Genau dieses indirekte, unbemerkte Verfahren gehört zu den großen Kritikpunkten: In Sachen informationelle Selbstbestimmung ist es dramatisch, wenn Menschen nicht einmal erfahren, dass Daten über ihre Person erfasst, mit anderen Daten zusammengeführt und ausgewertet werden. Ein solches Verfahren ermöglicht nämlich im Einzelfall nicht einmal mehr die bewusste Entscheidung, – auch unter Inkaufnahme von Sanktionierungen – einer bestimmten Forderung nicht nachzukommen, sondern entmündigt die Betroffenen völlig.
Inakzeptabel ist weiterhin die Speicherung der erfassten Daten im vierjährigen Auswertungszeitraum unter einer personenbezogenen Identifikationsnummer. Eine derartige Nummer hat das Bundesverfassungsgericht in den 1980er Jahren ganz klar untersagt.
Es spielt dabei für mich übrigens keine Rolle, ob die Daten, wie von der Zensusbehörde immer wieder angeführt, nach der Bearbeitung gelöscht werden sollen oder nicht: Vorerst wird eine entsprechende Datenbank angelegt. Und dann ist sie da. Wer weiß schon, wie die aktuell geltenden Regelungen bis zur Löschfrist geändert werden? Ich stelle mich dieser Art der Datenerhebung vehement entgegen.

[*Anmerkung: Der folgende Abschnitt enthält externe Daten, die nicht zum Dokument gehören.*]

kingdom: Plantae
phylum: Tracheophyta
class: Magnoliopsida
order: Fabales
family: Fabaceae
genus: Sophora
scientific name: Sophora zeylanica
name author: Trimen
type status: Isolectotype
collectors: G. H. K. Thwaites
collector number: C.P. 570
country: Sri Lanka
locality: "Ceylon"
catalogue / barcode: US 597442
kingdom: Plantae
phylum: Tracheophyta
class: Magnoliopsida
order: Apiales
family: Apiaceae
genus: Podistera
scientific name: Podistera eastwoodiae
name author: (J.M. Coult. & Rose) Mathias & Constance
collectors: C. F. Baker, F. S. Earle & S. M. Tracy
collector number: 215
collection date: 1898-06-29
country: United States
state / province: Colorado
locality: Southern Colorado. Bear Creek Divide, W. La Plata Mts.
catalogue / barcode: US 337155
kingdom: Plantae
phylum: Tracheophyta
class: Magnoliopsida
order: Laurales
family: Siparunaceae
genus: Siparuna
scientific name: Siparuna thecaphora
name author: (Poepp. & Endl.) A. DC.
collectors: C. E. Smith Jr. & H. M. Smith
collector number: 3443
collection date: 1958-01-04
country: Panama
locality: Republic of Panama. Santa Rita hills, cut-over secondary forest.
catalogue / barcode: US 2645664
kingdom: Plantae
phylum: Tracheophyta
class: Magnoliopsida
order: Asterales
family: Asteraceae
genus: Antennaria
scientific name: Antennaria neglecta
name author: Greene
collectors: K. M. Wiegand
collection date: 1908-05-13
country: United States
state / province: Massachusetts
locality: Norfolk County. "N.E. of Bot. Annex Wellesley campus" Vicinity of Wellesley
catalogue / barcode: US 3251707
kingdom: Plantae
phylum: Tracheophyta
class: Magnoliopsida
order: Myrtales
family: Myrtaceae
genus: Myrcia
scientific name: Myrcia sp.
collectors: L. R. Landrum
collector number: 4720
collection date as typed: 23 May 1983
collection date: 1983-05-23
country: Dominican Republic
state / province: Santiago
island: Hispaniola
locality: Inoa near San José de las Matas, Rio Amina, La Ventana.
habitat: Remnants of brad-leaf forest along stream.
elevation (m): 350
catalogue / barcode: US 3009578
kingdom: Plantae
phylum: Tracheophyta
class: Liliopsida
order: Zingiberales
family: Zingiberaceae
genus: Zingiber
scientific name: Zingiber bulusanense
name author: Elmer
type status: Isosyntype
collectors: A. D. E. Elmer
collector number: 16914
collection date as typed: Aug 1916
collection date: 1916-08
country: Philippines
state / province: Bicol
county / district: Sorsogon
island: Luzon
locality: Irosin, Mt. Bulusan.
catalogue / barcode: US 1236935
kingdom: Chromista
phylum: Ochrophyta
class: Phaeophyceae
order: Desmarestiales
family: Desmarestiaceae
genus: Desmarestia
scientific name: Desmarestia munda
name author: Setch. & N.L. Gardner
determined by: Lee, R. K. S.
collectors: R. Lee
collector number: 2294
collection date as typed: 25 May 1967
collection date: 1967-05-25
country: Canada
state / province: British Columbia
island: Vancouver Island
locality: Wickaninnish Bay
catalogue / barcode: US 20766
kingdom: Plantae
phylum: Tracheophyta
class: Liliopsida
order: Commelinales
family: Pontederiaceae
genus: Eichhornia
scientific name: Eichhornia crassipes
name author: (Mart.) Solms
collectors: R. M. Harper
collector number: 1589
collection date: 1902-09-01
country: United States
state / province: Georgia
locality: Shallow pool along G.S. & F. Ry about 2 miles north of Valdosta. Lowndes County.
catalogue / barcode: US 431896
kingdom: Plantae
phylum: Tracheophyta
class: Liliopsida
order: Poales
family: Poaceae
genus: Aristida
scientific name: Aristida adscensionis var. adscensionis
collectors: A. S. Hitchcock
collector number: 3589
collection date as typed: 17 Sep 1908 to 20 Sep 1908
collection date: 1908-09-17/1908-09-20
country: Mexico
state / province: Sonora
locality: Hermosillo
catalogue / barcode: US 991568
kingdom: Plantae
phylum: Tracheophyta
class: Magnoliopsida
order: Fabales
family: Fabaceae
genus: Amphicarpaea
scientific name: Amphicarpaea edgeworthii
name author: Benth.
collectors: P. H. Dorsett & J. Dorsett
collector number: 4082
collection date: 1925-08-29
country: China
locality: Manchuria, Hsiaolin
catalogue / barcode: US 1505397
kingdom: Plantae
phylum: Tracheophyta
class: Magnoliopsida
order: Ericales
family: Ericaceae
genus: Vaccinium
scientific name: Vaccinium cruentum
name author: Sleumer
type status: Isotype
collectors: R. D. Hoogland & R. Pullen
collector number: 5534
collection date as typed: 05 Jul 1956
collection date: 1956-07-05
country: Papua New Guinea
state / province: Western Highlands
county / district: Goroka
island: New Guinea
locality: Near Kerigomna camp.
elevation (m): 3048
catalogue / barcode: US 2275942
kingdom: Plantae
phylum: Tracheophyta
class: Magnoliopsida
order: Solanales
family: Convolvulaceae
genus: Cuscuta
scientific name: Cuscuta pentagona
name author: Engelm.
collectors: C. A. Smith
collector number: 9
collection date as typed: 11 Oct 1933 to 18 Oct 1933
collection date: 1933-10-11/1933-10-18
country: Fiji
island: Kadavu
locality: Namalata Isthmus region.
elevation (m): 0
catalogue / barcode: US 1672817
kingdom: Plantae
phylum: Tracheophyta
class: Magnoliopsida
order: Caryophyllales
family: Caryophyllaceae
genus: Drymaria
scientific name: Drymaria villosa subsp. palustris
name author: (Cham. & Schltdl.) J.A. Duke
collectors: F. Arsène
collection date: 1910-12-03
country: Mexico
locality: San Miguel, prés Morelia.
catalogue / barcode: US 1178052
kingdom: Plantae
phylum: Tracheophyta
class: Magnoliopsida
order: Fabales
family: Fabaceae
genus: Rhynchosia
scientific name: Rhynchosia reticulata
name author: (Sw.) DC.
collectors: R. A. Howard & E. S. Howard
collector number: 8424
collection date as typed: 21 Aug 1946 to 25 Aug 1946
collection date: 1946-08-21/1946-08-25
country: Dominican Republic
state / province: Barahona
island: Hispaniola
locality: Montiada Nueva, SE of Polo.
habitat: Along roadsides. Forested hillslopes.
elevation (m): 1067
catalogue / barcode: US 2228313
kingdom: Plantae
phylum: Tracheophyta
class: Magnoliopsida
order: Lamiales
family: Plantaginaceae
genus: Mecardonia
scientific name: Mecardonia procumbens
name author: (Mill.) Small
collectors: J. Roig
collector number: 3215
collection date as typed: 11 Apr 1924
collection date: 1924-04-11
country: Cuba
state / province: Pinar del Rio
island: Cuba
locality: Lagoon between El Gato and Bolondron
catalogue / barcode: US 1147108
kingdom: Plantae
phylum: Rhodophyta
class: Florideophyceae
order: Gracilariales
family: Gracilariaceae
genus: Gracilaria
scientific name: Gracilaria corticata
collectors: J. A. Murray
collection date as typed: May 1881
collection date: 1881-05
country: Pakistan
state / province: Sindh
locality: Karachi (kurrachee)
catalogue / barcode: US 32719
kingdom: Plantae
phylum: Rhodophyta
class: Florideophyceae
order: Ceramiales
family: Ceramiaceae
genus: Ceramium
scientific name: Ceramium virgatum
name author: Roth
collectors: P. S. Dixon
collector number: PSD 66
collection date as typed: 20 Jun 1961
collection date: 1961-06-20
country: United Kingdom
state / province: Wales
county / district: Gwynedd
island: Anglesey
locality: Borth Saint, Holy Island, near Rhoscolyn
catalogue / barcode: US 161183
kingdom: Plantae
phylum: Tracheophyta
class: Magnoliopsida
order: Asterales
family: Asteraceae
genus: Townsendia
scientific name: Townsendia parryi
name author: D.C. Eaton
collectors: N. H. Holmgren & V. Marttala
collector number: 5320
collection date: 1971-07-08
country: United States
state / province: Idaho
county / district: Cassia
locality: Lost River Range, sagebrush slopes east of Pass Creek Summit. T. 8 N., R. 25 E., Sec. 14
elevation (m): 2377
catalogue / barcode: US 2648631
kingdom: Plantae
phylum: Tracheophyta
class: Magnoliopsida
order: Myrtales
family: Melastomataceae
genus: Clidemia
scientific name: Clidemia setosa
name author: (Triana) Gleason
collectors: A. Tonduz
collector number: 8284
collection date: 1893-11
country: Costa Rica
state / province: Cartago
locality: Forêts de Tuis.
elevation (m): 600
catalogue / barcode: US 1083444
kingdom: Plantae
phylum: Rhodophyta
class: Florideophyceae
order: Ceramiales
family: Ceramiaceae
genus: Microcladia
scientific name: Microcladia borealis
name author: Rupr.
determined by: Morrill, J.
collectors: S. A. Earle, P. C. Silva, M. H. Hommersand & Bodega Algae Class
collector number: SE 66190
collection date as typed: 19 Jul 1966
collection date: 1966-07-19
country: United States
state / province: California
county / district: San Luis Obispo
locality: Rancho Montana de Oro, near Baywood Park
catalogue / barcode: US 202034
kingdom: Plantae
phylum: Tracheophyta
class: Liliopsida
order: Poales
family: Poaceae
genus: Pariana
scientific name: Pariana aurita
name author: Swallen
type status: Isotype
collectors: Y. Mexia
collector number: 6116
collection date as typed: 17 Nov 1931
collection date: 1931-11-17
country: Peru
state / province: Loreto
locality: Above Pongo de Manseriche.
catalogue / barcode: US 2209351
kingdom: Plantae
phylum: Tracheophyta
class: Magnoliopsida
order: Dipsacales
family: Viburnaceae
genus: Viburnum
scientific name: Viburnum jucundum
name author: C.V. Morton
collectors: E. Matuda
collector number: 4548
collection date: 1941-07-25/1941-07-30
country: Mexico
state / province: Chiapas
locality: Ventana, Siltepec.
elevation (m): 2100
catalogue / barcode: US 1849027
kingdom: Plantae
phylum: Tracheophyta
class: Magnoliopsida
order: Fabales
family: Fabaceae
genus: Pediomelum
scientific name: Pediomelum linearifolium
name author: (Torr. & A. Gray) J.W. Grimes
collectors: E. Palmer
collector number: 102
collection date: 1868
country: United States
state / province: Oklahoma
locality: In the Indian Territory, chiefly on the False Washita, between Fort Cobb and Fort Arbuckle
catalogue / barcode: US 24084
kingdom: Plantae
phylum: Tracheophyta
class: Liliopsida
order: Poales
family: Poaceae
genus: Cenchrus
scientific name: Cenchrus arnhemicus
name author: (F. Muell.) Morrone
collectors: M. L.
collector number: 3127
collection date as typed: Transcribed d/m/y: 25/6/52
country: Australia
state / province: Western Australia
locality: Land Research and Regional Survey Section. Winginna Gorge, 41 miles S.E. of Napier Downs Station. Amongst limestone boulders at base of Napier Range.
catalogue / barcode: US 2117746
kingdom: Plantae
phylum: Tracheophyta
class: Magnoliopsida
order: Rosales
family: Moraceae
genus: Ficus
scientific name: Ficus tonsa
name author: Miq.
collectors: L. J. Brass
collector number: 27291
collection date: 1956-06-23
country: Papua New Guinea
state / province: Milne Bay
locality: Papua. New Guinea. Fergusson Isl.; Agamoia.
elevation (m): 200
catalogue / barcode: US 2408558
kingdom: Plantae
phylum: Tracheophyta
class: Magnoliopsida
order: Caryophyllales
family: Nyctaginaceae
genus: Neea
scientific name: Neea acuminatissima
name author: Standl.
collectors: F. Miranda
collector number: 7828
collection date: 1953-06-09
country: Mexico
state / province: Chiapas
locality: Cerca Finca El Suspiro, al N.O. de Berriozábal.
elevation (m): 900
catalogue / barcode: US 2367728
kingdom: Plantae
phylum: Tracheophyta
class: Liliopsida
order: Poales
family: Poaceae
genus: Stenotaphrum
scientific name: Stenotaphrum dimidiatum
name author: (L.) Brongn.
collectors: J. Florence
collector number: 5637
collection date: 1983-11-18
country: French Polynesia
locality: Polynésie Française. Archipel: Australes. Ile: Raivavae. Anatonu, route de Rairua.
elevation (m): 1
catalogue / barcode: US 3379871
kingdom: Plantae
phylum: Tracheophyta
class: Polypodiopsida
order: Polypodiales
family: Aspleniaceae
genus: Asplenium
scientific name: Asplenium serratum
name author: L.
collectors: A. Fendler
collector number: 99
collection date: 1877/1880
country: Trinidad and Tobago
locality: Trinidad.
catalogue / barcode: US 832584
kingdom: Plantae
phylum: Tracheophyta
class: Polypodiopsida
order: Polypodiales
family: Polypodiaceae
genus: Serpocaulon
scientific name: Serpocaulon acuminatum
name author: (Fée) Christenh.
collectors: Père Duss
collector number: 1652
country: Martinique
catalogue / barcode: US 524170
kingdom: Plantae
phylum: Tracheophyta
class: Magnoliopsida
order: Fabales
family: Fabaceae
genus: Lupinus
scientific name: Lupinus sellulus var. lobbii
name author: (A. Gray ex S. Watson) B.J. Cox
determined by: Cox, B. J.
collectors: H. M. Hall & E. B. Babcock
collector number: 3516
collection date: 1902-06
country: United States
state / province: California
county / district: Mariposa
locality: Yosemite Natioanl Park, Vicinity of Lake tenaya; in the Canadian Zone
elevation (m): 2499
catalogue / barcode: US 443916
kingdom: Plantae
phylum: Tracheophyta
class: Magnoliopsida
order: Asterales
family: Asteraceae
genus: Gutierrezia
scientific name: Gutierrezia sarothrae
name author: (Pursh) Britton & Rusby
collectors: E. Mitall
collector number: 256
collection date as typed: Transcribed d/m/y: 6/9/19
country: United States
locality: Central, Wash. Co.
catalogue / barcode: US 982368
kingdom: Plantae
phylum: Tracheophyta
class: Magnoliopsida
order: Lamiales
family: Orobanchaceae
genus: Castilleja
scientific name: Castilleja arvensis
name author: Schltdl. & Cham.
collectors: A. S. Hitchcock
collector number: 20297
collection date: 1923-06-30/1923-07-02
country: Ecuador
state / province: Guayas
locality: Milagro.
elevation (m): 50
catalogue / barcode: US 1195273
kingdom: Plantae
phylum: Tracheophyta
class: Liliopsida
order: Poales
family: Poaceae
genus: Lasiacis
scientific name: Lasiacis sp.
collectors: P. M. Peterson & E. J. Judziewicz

Der Sozialstaat wird abgebaut der Überwachungsstaat hochgerüstet. Wovor fürchtet sich die Regierung?
In einem System, in dem wenige über viele bestimmen können, ergeben sich automatisch Machtstrukturen, deren Erhalt unter Umständen auch durch Repressions- und Überwachungsmaßnahmen gesichert werden soll. Um hier im Sinne der Demokratie und der Gleichberechtigung effektiv gegenzuhalten, müssen in Fragen der politischen Partizipationsmöglichkeiten manche Weichen grundlegend anders gestellt werden.
Ich wünsche mir eigentlich ein wirklich demokratisches System, in dem Machtstrukturen viel stärker aufgebrochen werden und in dem alle, so sie es wollen, wirklich jederzeit aktiv politisch mitbestimmen können. Insofern finde ich übrigens die Idee von »Liquid Democracy«, einer Zwischenform aus basisdemokratischer Mitbestimmung und Möglichkeit zur Entscheidungsdelegation, wie sie die Piratenpartei aktuell testet, sehr spannend.
Die Datensammelwut von Staat und Wirtschaft scheint keine Grenzen zu kennen. Gibt es noch das »Recht auf informationelle Selbstbestimmung«?
Das Recht auf informationelle Selbstbestimmung gibt es schon und es steht hierzulande auch unter dem Schutze der Verfassung. Fraglich ist nur, wer dieses Recht verteidigt – wir alle in einer auf ein friedliches Miteinander ausgerichteten, demokratischen Gesellschaft oder wir, unterstützt vom Bundesverfassungsgericht, gegen die Regierenden.
Am 11. September werden weltweit Menschen gegen die zunehmende Überwachung auf die Straße gehen. Bist du auch dabei?
Na klar – Gründe gibt es, wie beschrieben, genug – und ich könnte noch viel mehr aufzählen! Deshalb habe ich mich in den letzten Wochen aktiv im Organisationsbündnis der Demo engagiert und zusammen mit vielen anderen jede Menge Energie in Organisation, Planung und Vorbereitung gesteckt. Das kommende Wochenende lasse ich mir keinesfalls entgehen: Ich bin wie schon in den letzten Jahre aktiv dabei und trete mit Tausenden anderen ein für Freiheit statt Angst.